Suspect you will get more answers if you ask in Equipment/Hardware. This old thread is in Treatment-Free for some strange reason, many who are not in to TF ignore the entire sub forum.

Curious myself as to the best way to clean them. Have some I bought used as well as some recent wax moth damaged. Both all plastic and the flat sheets in wooden frames which I think is what you are asking about? Have some ideas based on working in the plastics industry for years, but want to read what other beekeepers are doing first.


----------



## AramF (Sep 23, 2010)

Cleaning off plasticell foundation


I am a fairly new beekeeper. Just starting my second year now. i have invested rather heavily in plasticell foundation with the idea in mind that it would last a long time. I had planned to be able to scrape off the wax and clean it up for reuse. I had a frame the other day that came from...




www.beesource.com


----------



## William Bagwell (Sep 4, 2019)

AramF said:


> Cleaning off plasticell foundation
> 
> 
> I am a fairly new beekeeper. Just starting my second year now. i have invested rather heavily in plasticell foundation with the idea in mind that it would last a long time. I had planned to be able to scrape off the wax and clean it up for reuse. I had a frame the other day that came from...
> ...


Did you get your answers from that thread?

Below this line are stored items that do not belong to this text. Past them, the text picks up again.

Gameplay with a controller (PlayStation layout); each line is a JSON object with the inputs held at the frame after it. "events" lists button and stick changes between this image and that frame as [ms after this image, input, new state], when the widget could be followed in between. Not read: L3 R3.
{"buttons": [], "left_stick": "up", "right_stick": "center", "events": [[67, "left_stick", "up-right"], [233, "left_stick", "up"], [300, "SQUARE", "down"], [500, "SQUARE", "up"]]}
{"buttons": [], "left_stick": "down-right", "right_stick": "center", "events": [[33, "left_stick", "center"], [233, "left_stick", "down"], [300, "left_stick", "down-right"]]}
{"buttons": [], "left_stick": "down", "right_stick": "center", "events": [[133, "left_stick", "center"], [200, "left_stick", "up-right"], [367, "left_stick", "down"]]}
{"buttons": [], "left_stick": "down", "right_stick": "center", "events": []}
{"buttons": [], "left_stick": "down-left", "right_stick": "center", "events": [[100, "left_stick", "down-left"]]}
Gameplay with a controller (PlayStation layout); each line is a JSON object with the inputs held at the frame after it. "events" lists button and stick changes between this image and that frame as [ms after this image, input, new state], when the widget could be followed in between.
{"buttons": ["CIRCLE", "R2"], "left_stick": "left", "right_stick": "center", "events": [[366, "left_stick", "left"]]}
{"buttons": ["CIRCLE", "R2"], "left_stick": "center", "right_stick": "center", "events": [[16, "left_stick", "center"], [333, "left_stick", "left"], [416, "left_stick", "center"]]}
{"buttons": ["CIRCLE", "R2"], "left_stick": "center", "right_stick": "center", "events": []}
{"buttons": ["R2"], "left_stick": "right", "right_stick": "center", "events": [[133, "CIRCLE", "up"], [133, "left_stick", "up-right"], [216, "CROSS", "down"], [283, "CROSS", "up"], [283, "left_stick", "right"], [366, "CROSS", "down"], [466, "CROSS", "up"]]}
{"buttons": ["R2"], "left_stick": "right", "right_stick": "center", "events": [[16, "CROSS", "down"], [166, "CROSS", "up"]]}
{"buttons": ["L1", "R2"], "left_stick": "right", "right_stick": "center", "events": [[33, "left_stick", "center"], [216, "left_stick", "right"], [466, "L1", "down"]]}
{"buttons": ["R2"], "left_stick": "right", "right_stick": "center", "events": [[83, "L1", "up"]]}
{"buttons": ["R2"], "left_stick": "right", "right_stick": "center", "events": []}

Pressure washer is not a good choice for me, do not own one and the only one I can borrow has been used with nasty lake water. Freezing and a stiff brush is likely what I will end up doing...


----------



## AramF (Sep 23, 2010)

The secret ingredients are bleach and dawn dish soap, and soaking in a tub of water for 14 days. it really softens and loosens the gunk which can be easily cleaned off with a pressure washer.


----------